- PROBLEM STATEMENT -
Check every line of the entries for the string "acreditación" and return the ones that contain it.

- DATASET EXTRACT -
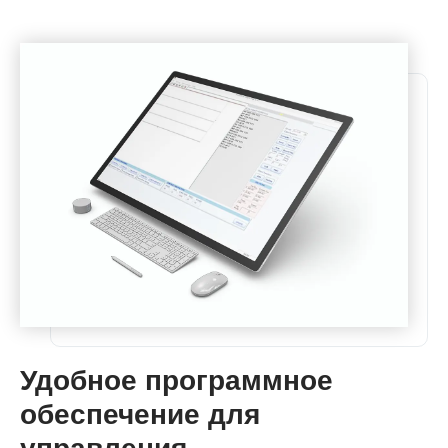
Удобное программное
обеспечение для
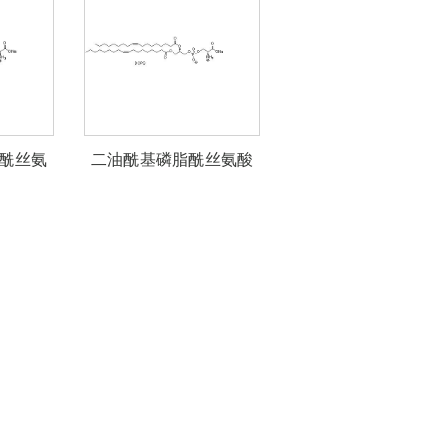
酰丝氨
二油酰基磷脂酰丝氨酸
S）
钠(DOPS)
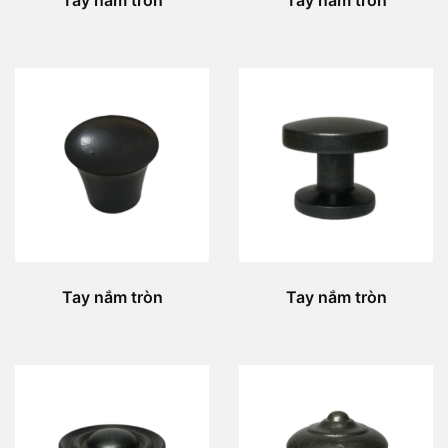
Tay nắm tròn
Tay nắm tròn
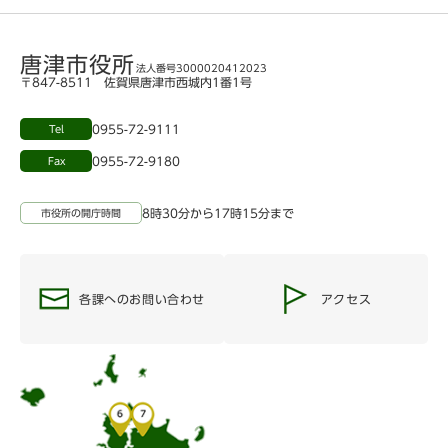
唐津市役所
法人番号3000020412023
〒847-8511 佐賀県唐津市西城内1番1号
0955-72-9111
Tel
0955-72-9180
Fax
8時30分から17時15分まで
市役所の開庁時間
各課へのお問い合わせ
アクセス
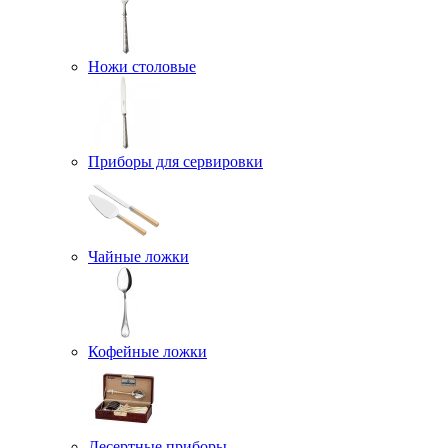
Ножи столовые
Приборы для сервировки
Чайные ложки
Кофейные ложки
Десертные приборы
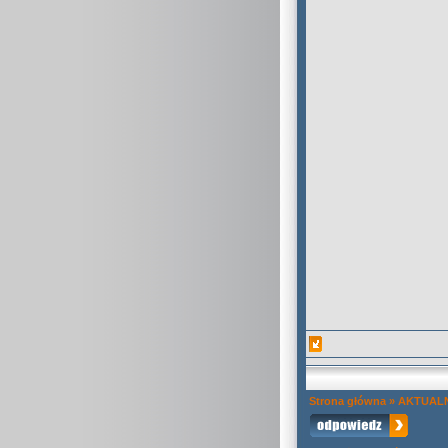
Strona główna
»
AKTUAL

...

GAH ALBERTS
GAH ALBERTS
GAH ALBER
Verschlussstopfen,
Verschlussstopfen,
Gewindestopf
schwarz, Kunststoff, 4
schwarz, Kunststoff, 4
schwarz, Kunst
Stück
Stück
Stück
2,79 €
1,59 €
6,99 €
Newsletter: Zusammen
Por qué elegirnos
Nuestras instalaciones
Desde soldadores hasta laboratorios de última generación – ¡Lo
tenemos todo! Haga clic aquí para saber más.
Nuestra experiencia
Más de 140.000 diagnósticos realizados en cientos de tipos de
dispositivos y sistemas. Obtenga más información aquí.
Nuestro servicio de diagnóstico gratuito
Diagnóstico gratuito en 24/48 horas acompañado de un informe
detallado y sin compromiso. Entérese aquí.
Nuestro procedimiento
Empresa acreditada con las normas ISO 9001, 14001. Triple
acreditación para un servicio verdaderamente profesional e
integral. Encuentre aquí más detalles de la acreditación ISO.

- OUTPUT -
acreditación para un servicio verdaderamente profesional e
integral. Encuentre aquí más detalles de la acreditación ISO.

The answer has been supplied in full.